* Prompt
Find all the lines in the material below with the word "posedge", and copy them.

* Input
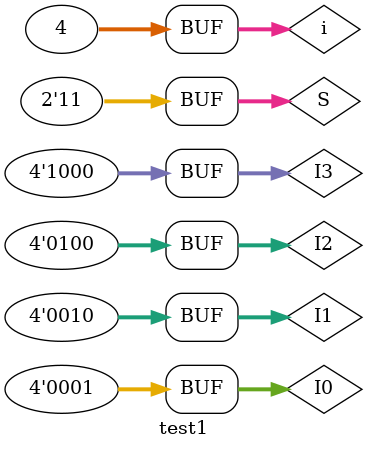
<source format=v>
`timescale 1ns / 1ps
module test1 ();
  integer i;
  reg [1:0] S;
  reg [3:0] I0, I1, I2, I3;
  wire [3:0] O;
  Mux4to14b test1 (
      S,
      I0,
      I1,
      I2,
      I3,
      O
  );
  initial begin
    I0 = 4'b0001;
    I1 = 4'b0010;
    I2 = 4'b0100;
    I3 = 4'b1000;
    for (i = 0; i < 4; i = i + 1) begin
      S = i;
      #200;
    end
  end
endmodule

</source>
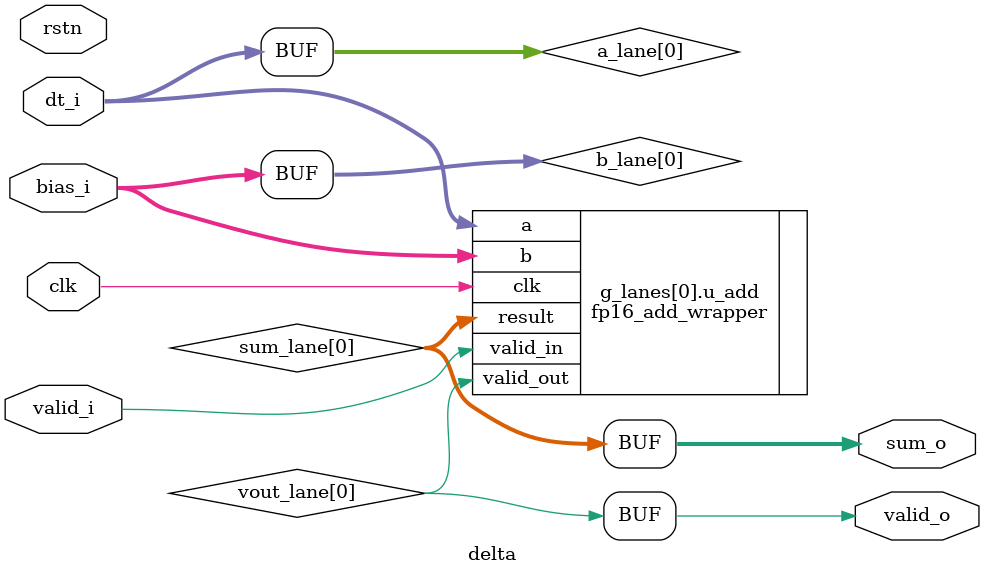
<source format=v>

module delta #(
  parameter integer DW     = 16,
  parameter integer H_TILE = 1,
  parameter integer A_LAT  = 11   // 참고용(현재 모듈 내부에서 별도 사용 X, wrapper가 valid_out 제공)
)(
  input  wire                         clk,
  input  wire                         rstn,
  input  wire                         valid_i,
  input  wire [H_TILE*DW-1:0]         dt_i,    // [lane(H_TILE)-wise][DW]
  input  wire [H_TILE*DW-1:0]         bias_i,  // [lane(H_TILE)-wise][DW]
  output wire [H_TILE*DW-1:0]         sum_o,   // [lane(H_TILE)-wise][DW]
  output wire                         valid_o
);

  // Lane별 신호
  wire [DW-1:0] a_lane   [0:H_TILE-1];
  wire [DW-1:0] b_lane   [0:H_TILE-1];
  wire [DW-1:0] sum_lane [0:H_TILE-1];
  wire          vout_lane[0:H_TILE-1];

  genvar i;
  generate
    for (i = 0; i < H_TILE; i = i + 1) begin : g_lanes
      // 벡터 -> 스칼라 슬라이스 (LSB 쪽이 lane 0)
      assign a_lane[i] = dt_i  [DW*(i+1)-1 -: DW];
      assign b_lane[i] = bias_i[DW*(i+1)-1 -: DW];

      // 각 lane에 스칼라 FP16 가산기 인스턴스
      fp16_add_wrapper u_add (
        .clk       (clk),
        .valid_in  (valid_i),
        .a         (a_lane[i]),
        .b         (b_lane[i]),
        .result    (sum_lane[i]),
        .valid_out (vout_lane[i])
      );

      // 스칼라 -> 벡터 재묶기
      assign sum_o[DW*(i+1)-1 -: DW] = sum_lane[i];
    end
  endgenerate

  // 모든 lane의 valid_out이 동일 타이밍이라고 가정.
  // 안전하게는 AND 묶기(모두 1일 때만 1). wrapper가 동질이면 vout_lane[0]만 써도 무방.
  assign valid_o = vout_lane[0];  // &vout_lane;

  // (옵션) 시뮬레이션에서 valid 동기성 체크
`ifdef SIM
  generate
    if (H_TILE > 1) begin : g_assert
      integer k;
      always @(posedge clk) if (rstn) begin
        for (k = 1; k < H_TILE; k = k + 1) begin
          if (vout_lane[k] !== vout_lane[0]) begin
            $display("[%0t] WARN(delta): lane valid mismatch: lane%0d=%b lane0=%b",
                     $time, k, vout_lane[k], vout_lane[0]);
          end
        end
      end
    end
  endgenerate
`endif

endmodule

</source>
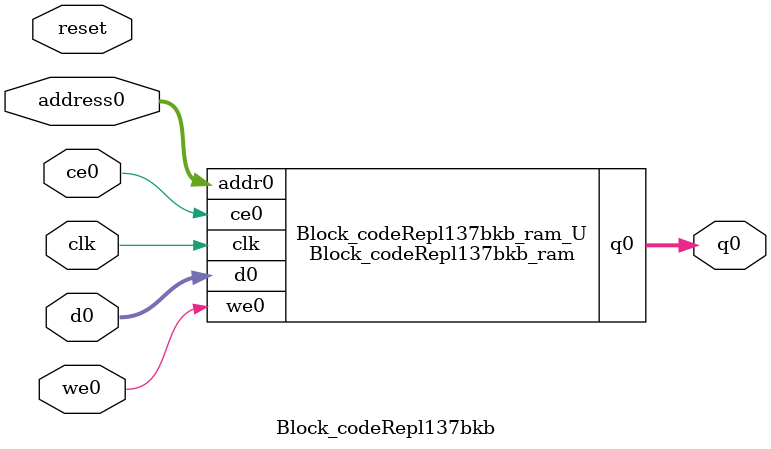
<source format=v>
`timescale 1 ns / 1 ps
module Block_codeRepl137bkb_ram (addr0, ce0, d0, we0, q0,  clk);

parameter DWIDTH = 32;
parameter AWIDTH = 16;
parameter MEM_SIZE = 52164;

input[AWIDTH-1:0] addr0;
input ce0;
input[DWIDTH-1:0] d0;
input we0;
output reg[DWIDTH-1:0] q0;
input clk;

(* ram_style = "block" *)reg [DWIDTH-1:0] ram[0:MEM_SIZE-1];




always @(posedge clk)  
begin 
    if (ce0) begin
        if (we0) 
            ram[addr0] <= d0; 
        q0 <= ram[addr0];
    end
end


endmodule

`timescale 1 ns / 1 ps
module Block_codeRepl137bkb(
    reset,
    clk,
    address0,
    ce0,
    we0,
    d0,
    q0);

parameter DataWidth = 32'd32;
parameter AddressRange = 32'd52164;
parameter AddressWidth = 32'd16;
input reset;
input clk;
input[AddressWidth - 1:0] address0;
input ce0;
input we0;
input[DataWidth - 1:0] d0;
output[DataWidth - 1:0] q0;



Block_codeRepl137bkb_ram Block_codeRepl137bkb_ram_U(
    .clk( clk ),
    .addr0( address0 ),
    .ce0( ce0 ),
    .we0( we0 ),
    .d0( d0 ),
    .q0( q0 ));

endmodule


</source>
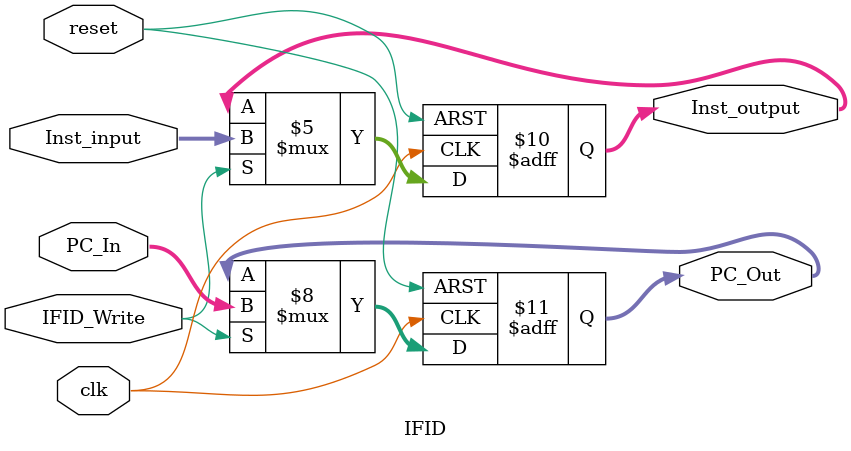
<source format=v>
module IFID(clk, reset, PC_In, Inst_input,	Inst_output, PC_Out, IFID_Write);
  
  input wire clk;
  input reset;
  input wire [63:0] PC_In;
  input  [31:0] Inst_input;
  input IFID_Write;
  output reg [31:0]Inst_output;
  output reg [63:0] PC_Out;
  
  always @ (posedge clk or posedge reset)
    begin
    if (reset == 1'b1)
      begin
         PC_Out <= 0; 
         Inst_output <= 0;
      end
    else if (~IFID_Write) 
        begin
          PC_Out <= PC_Out;
          Inst_output <= Inst_output;
        end
     else 
       begin
         PC_Out = PC_In;
         Inst_output <= Inst_input;
       end
    end
endmodule

</source>
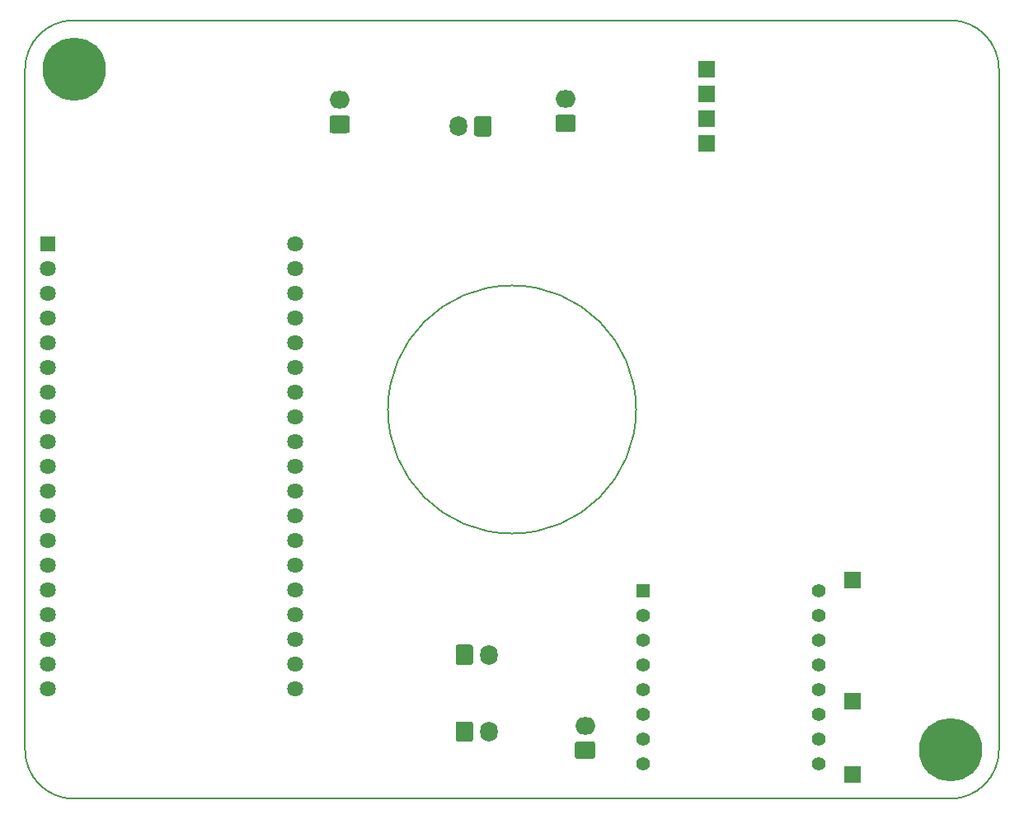
<source format=gbr>
%TF.GenerationSoftware,KiCad,Pcbnew,(5.1.6)-1*%
%TF.CreationDate,2021-02-27T16:35:54+01:00*%
%TF.ProjectId,07_LBAM_DFR,30375f4c-4241-44d5-9f44-46522e6b6963,rev?*%
%TF.SameCoordinates,Original*%
%TF.FileFunction,Soldermask,Bot*%
%TF.FilePolarity,Negative*%
%FSLAX46Y46*%
G04 Gerber Fmt 4.6, Leading zero omitted, Abs format (unit mm)*
G04 Created by KiCad (PCBNEW (5.1.6)-1) date 2021-02-27 16:35:54*
%MOMM*%
%LPD*%
G01*
G04 APERTURE LIST*
%TA.AperFunction,Profile*%
%ADD10C,0.150000*%
%TD*%
%ADD11C,1.630000*%
%ADD12R,1.630000X1.630000*%
%ADD13C,0.900000*%
%ADD14C,6.500000*%
%ADD15C,1.408000*%
%ADD16R,1.408000X1.408000*%
%ADD17O,1.800000X2.100000*%
%ADD18O,2.100000X1.800000*%
%ADD19R,1.800000X1.800000*%
G04 APERTURE END LIST*
D10*
X162747549Y-105000000D02*
G75*
G03*
X162747549Y-105000000I-12747549J0D01*
G01*
X180000000Y-65000000D02*
X195000000Y-65000000D01*
X157000000Y-65000000D02*
X180000000Y-65000000D01*
X195000000Y-65000000D02*
G75*
G02*
X200000000Y-70000000I0J-5000000D01*
G01*
X200000000Y-140000000D02*
G75*
G02*
X195000000Y-145000000I-5000000J0D01*
G01*
X105000000Y-145000000D02*
G75*
G02*
X100000000Y-140000000I0J5000000D01*
G01*
X100000000Y-70000000D02*
G75*
G02*
X105000000Y-65000000I5000000J0D01*
G01*
X100000000Y-140000000D02*
X100000000Y-70000000D01*
X195000000Y-145000000D02*
X105000000Y-145000000D01*
X200000000Y-70000000D02*
X200000000Y-140000000D01*
X105000000Y-65000000D02*
X157000000Y-65000000D01*
D11*
%TO.C,U2*%
X127700000Y-87950000D03*
X127700000Y-90490000D03*
X127700000Y-93030000D03*
X127700000Y-95570000D03*
X127700000Y-98110000D03*
X127700000Y-100650000D03*
X127700000Y-103190000D03*
X127700000Y-105730000D03*
X127700000Y-108270000D03*
X127700000Y-110810000D03*
X127700000Y-113350000D03*
X127700000Y-115890000D03*
X127700000Y-118430000D03*
X127700000Y-120970000D03*
X127700000Y-123510000D03*
X127700000Y-126050000D03*
X127700000Y-128590000D03*
X127700000Y-131130000D03*
X127700000Y-133670000D03*
X102300000Y-133670000D03*
X102300000Y-131130000D03*
X102300000Y-128590000D03*
X102300000Y-126050000D03*
X102300000Y-123510000D03*
X102300000Y-120970000D03*
X102300000Y-118430000D03*
X102300000Y-115890000D03*
X102300000Y-113350000D03*
X102300000Y-110810000D03*
X102300000Y-108270000D03*
X102300000Y-105730000D03*
X102300000Y-103190000D03*
X102300000Y-100650000D03*
X102300000Y-98110000D03*
X102300000Y-95570000D03*
X102300000Y-93030000D03*
X102300000Y-90490000D03*
D12*
X102300000Y-87950000D03*
%TD*%
D13*
%TO.C,H3*%
X196697056Y-138302944D03*
X195000000Y-137600000D03*
X193302944Y-138302944D03*
X192600000Y-140000000D03*
X193302944Y-141697056D03*
X195000000Y-142400000D03*
X196697056Y-141697056D03*
X197400000Y-140000000D03*
D14*
X195000000Y-140000000D03*
%TD*%
D13*
%TO.C,H1*%
X106697056Y-68302944D03*
X105000000Y-67600000D03*
X103302944Y-68302944D03*
X102600000Y-70000000D03*
X103302944Y-71697056D03*
X105000000Y-72400000D03*
X106697056Y-71697056D03*
X107400000Y-70000000D03*
D14*
X105000000Y-70000000D03*
%TD*%
D15*
%TO.C,U1*%
X181517000Y-141390000D03*
X163483000Y-141390000D03*
X181517000Y-123610000D03*
D16*
X163483000Y-123610000D03*
D15*
X181517000Y-138850000D03*
X163483000Y-138850000D03*
X181517000Y-126150000D03*
X163483000Y-126150000D03*
X181517000Y-136310000D03*
X181517000Y-128690000D03*
X163483000Y-128690000D03*
X163483000Y-136310000D03*
X181517000Y-133770000D03*
X181517000Y-131230000D03*
X163483000Y-133770000D03*
X163483000Y-131230000D03*
%TD*%
D17*
%TO.C,J18*%
X147600000Y-130200000D03*
G36*
G01*
X144200000Y-130985294D02*
X144200000Y-129414706D01*
G75*
G02*
X144464706Y-129150000I264706J0D01*
G01*
X145735294Y-129150000D01*
G75*
G02*
X146000000Y-129414706I0J-264706D01*
G01*
X146000000Y-130985294D01*
G75*
G02*
X145735294Y-131250000I-264706J0D01*
G01*
X144464706Y-131250000D01*
G75*
G02*
X144200000Y-130985294I0J264706D01*
G01*
G37*
%TD*%
%TO.C,J26*%
X147600000Y-138100000D03*
G36*
G01*
X144200000Y-138885294D02*
X144200000Y-137314706D01*
G75*
G02*
X144464706Y-137050000I264706J0D01*
G01*
X145735294Y-137050000D01*
G75*
G02*
X146000000Y-137314706I0J-264706D01*
G01*
X146000000Y-138885294D01*
G75*
G02*
X145735294Y-139150000I-264706J0D01*
G01*
X144464706Y-139150000D01*
G75*
G02*
X144200000Y-138885294I0J264706D01*
G01*
G37*
%TD*%
D18*
%TO.C,J27*%
X155500000Y-73100000D03*
G36*
G01*
X156285294Y-76500000D02*
X154714706Y-76500000D01*
G75*
G02*
X154450000Y-76235294I0J264706D01*
G01*
X154450000Y-74964706D01*
G75*
G02*
X154714706Y-74700000I264706J0D01*
G01*
X156285294Y-74700000D01*
G75*
G02*
X156550000Y-74964706I0J-264706D01*
G01*
X156550000Y-76235294D01*
G75*
G02*
X156285294Y-76500000I-264706J0D01*
G01*
G37*
%TD*%
D17*
%TO.C,J9*%
X144500000Y-75900000D03*
G36*
G01*
X147900000Y-75114706D02*
X147900000Y-76685294D01*
G75*
G02*
X147635294Y-76950000I-264706J0D01*
G01*
X146364706Y-76950000D01*
G75*
G02*
X146100000Y-76685294I0J264706D01*
G01*
X146100000Y-75114706D01*
G75*
G02*
X146364706Y-74850000I264706J0D01*
G01*
X147635294Y-74850000D01*
G75*
G02*
X147900000Y-75114706I0J-264706D01*
G01*
G37*
%TD*%
D18*
%TO.C,J4*%
X132300000Y-73200000D03*
G36*
G01*
X133085294Y-76600000D02*
X131514706Y-76600000D01*
G75*
G02*
X131250000Y-76335294I0J264706D01*
G01*
X131250000Y-75064706D01*
G75*
G02*
X131514706Y-74800000I264706J0D01*
G01*
X133085294Y-74800000D01*
G75*
G02*
X133350000Y-75064706I0J-264706D01*
G01*
X133350000Y-76335294D01*
G75*
G02*
X133085294Y-76600000I-264706J0D01*
G01*
G37*
%TD*%
D19*
%TO.C,J1*%
X185000000Y-122500000D03*
%TD*%
%TO.C,J2*%
X185000000Y-142500000D03*
%TD*%
%TO.C,J3*%
X185000000Y-135000000D03*
%TD*%
%TO.C,J5*%
G36*
G01*
X158285294Y-140900000D02*
X156714706Y-140900000D01*
G75*
G02*
X156450000Y-140635294I0J264706D01*
G01*
X156450000Y-139364706D01*
G75*
G02*
X156714706Y-139100000I264706J0D01*
G01*
X158285294Y-139100000D01*
G75*
G02*
X158550000Y-139364706I0J-264706D01*
G01*
X158550000Y-140635294D01*
G75*
G02*
X158285294Y-140900000I-264706J0D01*
G01*
G37*
D18*
X157500000Y-137500000D03*
%TD*%
D19*
%TO.C,U4*%
X170000000Y-70000000D03*
X170000000Y-72540000D03*
X170000000Y-75080000D03*
X170000000Y-77620000D03*
%TD*%
M02*

</source>
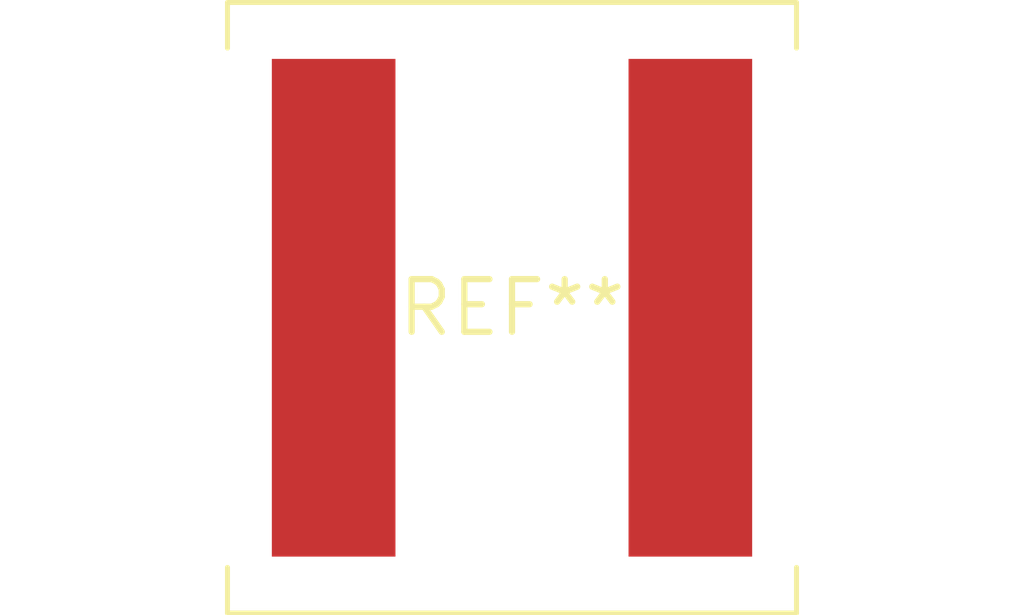
<source format=kicad_pcb>
(kicad_pcb (version 20240108) (generator pcbnew)

  (general
    (thickness 1.6)
  )

  (paper "A4")
  (layers
    (0 "F.Cu" signal)
    (31 "B.Cu" signal)
    (32 "B.Adhes" user "B.Adhesive")
    (33 "F.Adhes" user "F.Adhesive")
    (34 "B.Paste" user)
    (35 "F.Paste" user)
    (36 "B.SilkS" user "B.Silkscreen")
    (37 "F.SilkS" user "F.Silkscreen")
    (38 "B.Mask" user)
    (39 "F.Mask" user)
    (40 "Dwgs.User" user "User.Drawings")
    (41 "Cmts.User" user "User.Comments")
    (42 "Eco1.User" user "User.Eco1")
    (43 "Eco2.User" user "User.Eco2")
    (44 "Edge.Cuts" user)
    (45 "Margin" user)
    (46 "B.CrtYd" user "B.Courtyard")
    (47 "F.CrtYd" user "F.Courtyard")
    (48 "B.Fab" user)
    (49 "F.Fab" user)
    (50 "User.1" user)
    (51 "User.2" user)
    (52 "User.3" user)
    (53 "User.4" user)
    (54 "User.5" user)
    (55 "User.6" user)
    (56 "User.7" user)
    (57 "User.8" user)
    (58 "User.9" user)
  )

  (setup
    (pad_to_mask_clearance 0)
    (pcbplotparams
      (layerselection 0x00010fc_ffffffff)
      (plot_on_all_layers_selection 0x0000000_00000000)
      (disableapertmacros false)
      (usegerberextensions false)
      (usegerberattributes false)
      (usegerberadvancedattributes false)
      (creategerberjobfile false)
      (dashed_line_dash_ratio 12.000000)
      (dashed_line_gap_ratio 3.000000)
      (svgprecision 4)
      (plotframeref false)
      (viasonmask false)
      (mode 1)
      (useauxorigin false)
      (hpglpennumber 1)
      (hpglpenspeed 20)
      (hpglpendiameter 15.000000)
      (dxfpolygonmode false)
      (dxfimperialunits false)
      (dxfusepcbnewfont false)
      (psnegative false)
      (psa4output false)
      (plotreference false)
      (plotvalue false)
      (plotinvisibletext false)
      (sketchpadsonfab false)
      (subtractmaskfromsilk false)
      (outputformat 1)
      (mirror false)
      (drillshape 1)
      (scaleselection 1)
      (outputdirectory "")
    )
  )

  (net 0 "")

  (footprint "L_Coilcraft_XAL1350-XXX" (layer "F.Cu") (at 0 0))

)

</source>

* Solution for this task
      always @(posedge clk) if (rstn) begin
always @(posedge clk)  
  always @ (posedge clk or posedge reset)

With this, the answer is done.